What is it that stops Christians evangelising?

The same thing that stops you doing it: fear. But not just any fear; deep down most of us have a paralysing fear of being rejected. It’s so strong that most of us would rather go through any other pain than face it. Now this is a problem because rejection and evangelism often go hand in hand.

What does all of this mean?

It means that to get people going in evangelism, we really need to help them face that fear. We don’t need to pretend it’s not scary, or that there’s a version of evangelism which exists that will make you popular and well liked.

No, the only way for us to face and conquer fear regarding evangelism is to show the Christians in our churches that the pain is worth it. Yes, you will experience it: but that should not stop you. Keep going because it’s worth it no matter what.

What do we have to do?

It’s simple. We need to continuously remind the Christians we know that:

Jesus died and rose from the dead for the salvation of sins…

so anyone who repents and believes will be saved.

That whilst sin has cut us off from God and brought us under his wrath, salvation is possible through trusting in the gospel…

So above all things, people need to hear the gospel.

Eternity is real…

So what matters most is what happens next, not the here and now.

By trusting in Jesus we have eternal life, guaranteed…

So we must tell people the gospel so they will enjoy heaven with us.

God is sovereign over all things, including salvation…

So there is no one too far for God.

The risen King Jesus rules and reigns with authority…

So no conversation you will have is outside of his remit.

He is with us, always, until the end of the age…

So you need not be afraid, for he is with you always.

The Holy Spirit is active and revealing the truth about Jesus Christ…

There is no sinner too wretched as to be beyond God’s saving power.

The harvest is plentiful…

God is still saving people, even in Australia.

Everyone on earth believes in the Christian God, even though they’ve suppressed the truth…

So you don’t need to be an expert in every worldview; you just need to speak the gospel.

Without Jesus people are going to hell, forever. However, if they trust in the gospel they can be saved…

So we must care more for their eternal future than our present fears.

How? When? Where?

But how on earth are you meant to do that?

The answer is week in, week out, every week, in everything you do, across a lifetime. It doesn’t happen in one place, but in every part of your church’s life. It won’t happen by a training course, evangelistic technique or book, although these things will play a part. It won’t happen by doing an ‘add-on’ program.

It happens from having the conviction, deep down in your bones, that what matters most in this life is what happens next; eternal life, purchased and provided through the gospel of Jesus. It happens from being so convicted of these eternal realities that you allow them to shape the very culture and direction of church life.

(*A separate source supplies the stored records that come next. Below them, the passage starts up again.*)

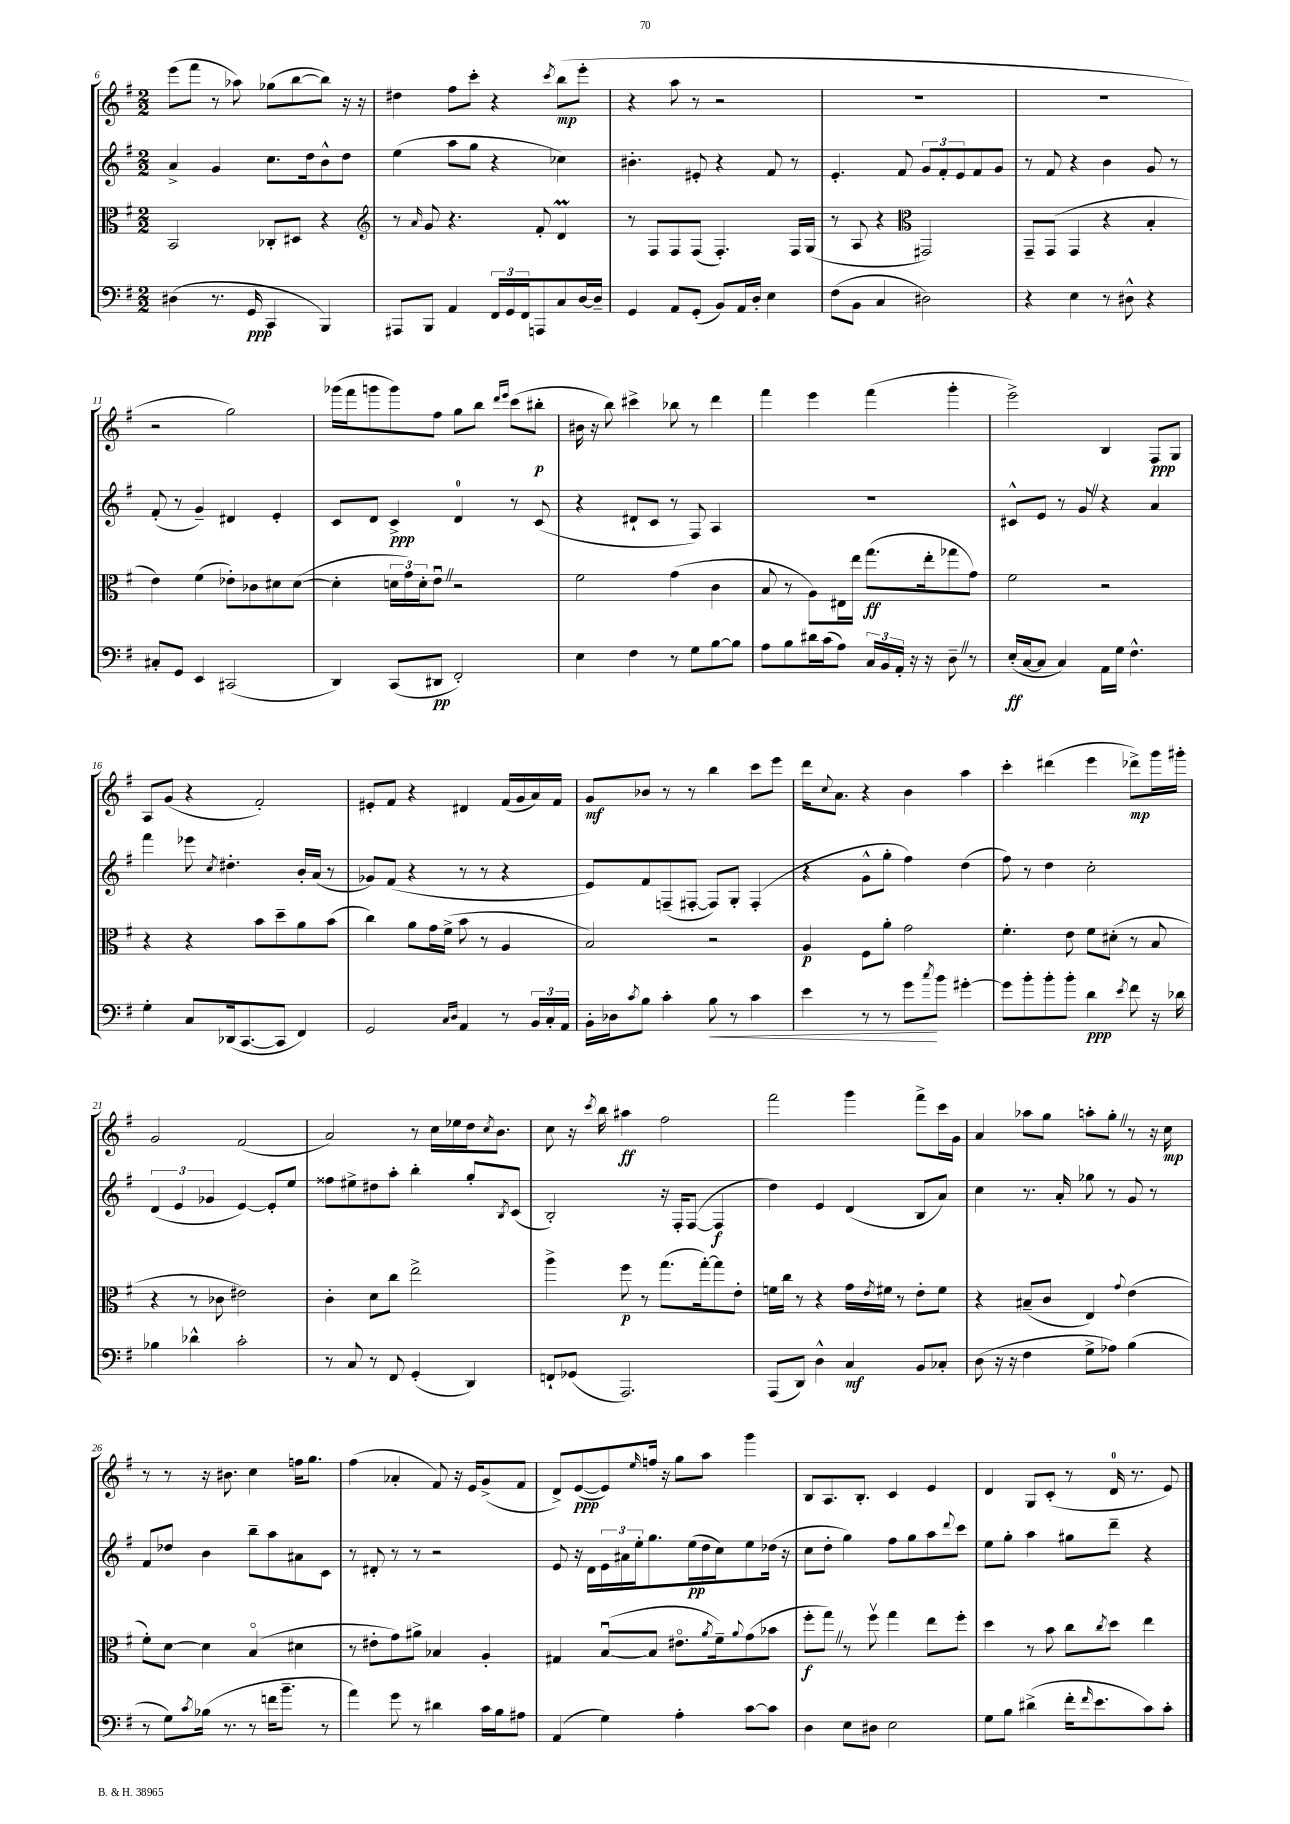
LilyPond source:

<<
\new StaffGroup <<
\new Staff = "s0" {
    \clef treble \key g \major \numericTimeSignature \time 2/2
    e'''8( fis'''8 r8 aes''8) ges''8( b''8~ b''8) r16 r16 |
    dis''4 fis''8 c'''8-. r4 \acciaccatura { c'''8 } b''8\mp( e'''8-. |
    r4 a''8 r8 r2 |
    R1 |
    R1 |
    r2 g''2) |
    ges'''16( fis'''16 g'''8 g'''8) fis''8 g''8 b''8 \grace { d'''16 e'''16 } c'''8( bis''8-.\p |
    bis'16 r16 b''8) cis'''4-> bes''8 r8 d'''4 |
    fis'''4 e'''4 fis'''4( g'''4-. |
    e'''2->) b4 fis8\ppp g8 |
    a8 g'8( r4 fis'2-.) |
    eis'8-. fis'8 r4 dis'4 fis'16( g'16 a'16) fis'16 |
    g'8\mf bes'8 r8 r8 b''4 c'''8 e'''8 |
    d'''16 \appoggiatura { c''8 } a'8. r4 b'4 a''4 |
    c'''4-. dis'''4( e'''4 des'''8->\mp) g'''16 gis'''16-. |
    g'2 fis'2( |
    a'2) r8 c''16 ees''16 d''16 \acciaccatura { c''8 } b'8. |
    c''8 r16 \acciaccatura { c'''8 } b''16 ais''4\ff fis''2 |
    fis'''2 g'''4 fis'''8-> c'''16 g'16 |
    a'4 aes''8 g''8 a''8-. g''8-. \once \override BreathingSign.text = \markup { \musicglyph "scripts.caesura.straight" } \breathe r8 r16 c''16\mp |
    r8 r8 r16 bis'8. c''4 f''16 g''8. |
    fis''4( aes'4-. fis'8) r16 e'16 g'8->( fis'8 |
    d'8->) e'8~\ppp( e'8) \grace { e''16 } f''16 r16 g''8 a''8 g'''4 |
    b8 a8. b8.-. c'4 e'4 |
    d'4 g8 c'8-.( r8 d'16-0 r8. e'8) \bar "|." |
}
\new Staff = "s1" {
    \clef treble \key g \major \numericTimeSignature \time 2/2
    a'4-> g'4 c''8. d''16 b'8-^ d''8 |
    e''4( a''8 g''8 r4 ces''4) |
    bis'4.-. eis'8-. r4 fis'8 r8 |
    e'4.-. fis'8 \tuplet 3/2 { g'8 fis'8-. e'8 } fis'8 g'8 |
    r8 fis'8 r4 b'4 g'8 r8 |
    fis'8-.( r8 g'4--) dis'4 e'4-. |
    c'8 d'8 c'4->\ppp d'4-0 r8 c'8( |
    r4 dis'8-! c'8 r8 fis8) a4 |
    R1 |
    cis'8-^ e'8 r8 g'8 \once \override BreathingSign.text = \markup { \musicglyph "scripts.caesura.straight" } \breathe r4 a'4 |
    fis'''4 ees'''8 \acciaccatura { c''8 } dis''4.-. b'16-. a'16( r8 |
    ges'8) fis'8( r4 r8 r8 r4 |
    e'8) fis'8 f8--( fis8~-. fis8) g8-. fis4-.( |
    r4 g'8-^ g''8-. fis''4) d''4( |
    fis''8) r8 d''4 c''2-. |
    \tuplet 3/2 { d'4( e'4 ges'4 } e'4~) e'8-. e''8 |
    fisis''8 eis''8-> dis''8 a''8-. b''4-. g''8-. \acciaccatura { b8 } c'8( |
    b2-.) r16 fis16-. fis8~( fis4\f |
    d''4) e'4 d'4( b8 a'8) |
    c''4 r8. a'16-. ges''8 r8 g'8 r8 |
    fis'8 des''8 b'4 b''8-- a''8 ais'8 c'8 |
    r8 dis'8-. r8 r8 r2 |
    e'8 r16 d'16 \tuplet 3/2 { e'16 ais'16 e''16-. } g''8. e''16\pp( d''16 c''16) e''8 des''16( r16 |
    c''8 d''8-. g''4) fis''8 g''8 a''8 \appoggiatura { d'''8 } c'''8 |
    e''8 g''8-. a''4 gis''8 d'''8-- r4 \bar "|." |
}
\new Staff = "s2" {
    \clef alto \key g \major \numericTimeSignature \time 2/2
    b,2 ces8-. dis8 r4 |
    \clef treble r8 \grace { a'16 } g'8 r4. fis'8-. d'4\prall |
    r8 fis8 fis8 fis8( fis4.-.) fis16 g16( |
    r8 a8 r4 \clef alto gis,2) |
    g,8-- g,8( g,4 r4 b4-. |
    e'4) fis'4( ees'8-.) ces'8 dis'8 dis'8~( |
    dis'4-. \tuplet 3/2 { d'16 g'16) d'16-. } e'8\downbow \once \override BreathingSign.text = \markup { \musicglyph "scripts.caesura.straight" } \breathe r2 |
    fis'2 g'4( c'4 |
    b8 r8 a8) eis16 e''16 g''8.\ff( e''16-. ges''8 g'8) |
    fis'2 r2 |
    r4 r4 b'8 d''8-- a'8 b'8( |
    c''4) a'8 g'16 fis'16->( b'8 r8 a4 |
    b2) r2 |
    a4\p fis8 a'8-. g'2 |
    fis'4.-. e'8 fis'8 dis'8-.( r8 b8 |
    r4 r8 ces'8 eis'2) |
    c'4-. d'8 c''8 e''2-> |
    a''4-> fis''8\p r8 g''8.( g''16~-.) g''8 e'8-. |
    f'16 c''16 r8 r4 g'16 \acciaccatura { e'8 } fis'16 r8 e'8-. fis'8 |
    r4 bis8--( c'8 e4) \appoggiatura { g'8 } e'4( |
    fis'8-.) d'8~ d'4 b4\flageolet( dis'4 |
    r8 eis'8-. g'8) ais'8-> bes4 a4-. |
    gis4 b8~\downbow( b8 eis'8.\flageolet \acciaccatura { a'8 } fis'16--) \appoggiatura { a'8 } g'8( bes'8 |
    fis''8-.\f g''8) \once \override BreathingSign.text = \markup { \musicglyph "scripts.caesura.straight" } \breathe r8 fis''8\upbow g''4 e''8 fis''8-. |
    d''4 r8 b'8 c''8 \acciaccatura { c''8 } d''8 e''4 \bar "|." |
}
\new Staff = "s3" {
    \clef bass \key g \major \numericTimeSignature \time 2/2
    dis4( r8. g,16\ppp c,4 b,,4) |
    ais,,8 b,,8 a,4 \tuplet 3/2 { fis,16 g,16 fis,16 } a,,8 c8 d16~ d16-- |
    g,4 a,8 g,8-.( b,8) a,16 d16-. e4 |
    fis8( b,8 c4 dis2) |
    r4 e4 r8 dis8-^ r4 |
    cis8-. g,8 e,4 cis,2( |
    d,4) c,8( dis,8\pp fis,2-.) |
    e4 fis4 r8 g8 b8~ b8 |
    a8 b8 dis'16 c'16( a8) \tuplet 3/2 { c16 b,16 a,16-. } r16 r16 d8-- \once \override BreathingSign.text = \markup { \musicglyph "scripts.caesura.straight" } \breathe r8 |
    e16-.\ff( c16~ c8 c4) a,16 g16 fis4.-^ |
    g4-. c8 des,16( c,8.~ c,8 fis,4) |
    g,2 \grace { c16 d16 } a,4 r8 \tuplet 3/2 { b,16 c16-. a,16 } |
    b,16-. des16 \acciaccatura { c'8 } b8 c'4-. b8\< r8 c'4 |
    e'4 r8 r8 g'8\! \acciaccatura { c''8 } b'8 gis'4~-. |
    gis'8 b'8-. b'8-. b'8-. d'4\ppp \acciaccatura { e'8 } fis'8 r16 des'16 |
    bes4 des'4-^ c'2-. |
    r8 c8 r8 fis,8 g,4-.( d,4) |
    f,8-! ges,8( a,,2.) |
    a,,8( d,8) d4-^ c4\mf b,8 ces8-. |
    d8( r16 r16 fis4 g8-> aes8) b4( |
    r8 g8) \acciaccatura { c'8 } bes16( r8. r8 f'16 b'8.-- r8 |
    a'4) g'8 r8 dis'4 c'16 b16 ais8 |
    a,4( g4) a4-. c'8~ c'8 |
    d4 e8 dis8 e2 |
    g8 b8 dis'4->( fis'16-. \grace { fis'16 } e'8. c'8) c'8-. \bar "|." |
}
>>
>>
\layout { \context { \Score currentBarNumber = #6 } }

Where can you do this? Everywhere!

In the way your growth groups are written and studied. In your prayers, corporate and private. In the way you speak in services, the way you sing to God, in what you speak about and celebrate, in the way you plan your calendar. In the way you run your evangelistic course, and the way you speak about it before, during and after. But there’s one place above all others that makes the biggest difference: the pulpit.

Preachers: as we preach, our people will follow. As we preach, the culture of our churches is shaped. The Christian people we’re called to shepherd need us to lead them into the jaws of fear: and show them that no matter what, it’s always worth it. Brothers! Sisters! The harvest is plentiful! We’ve got much to do! Let’s get to work.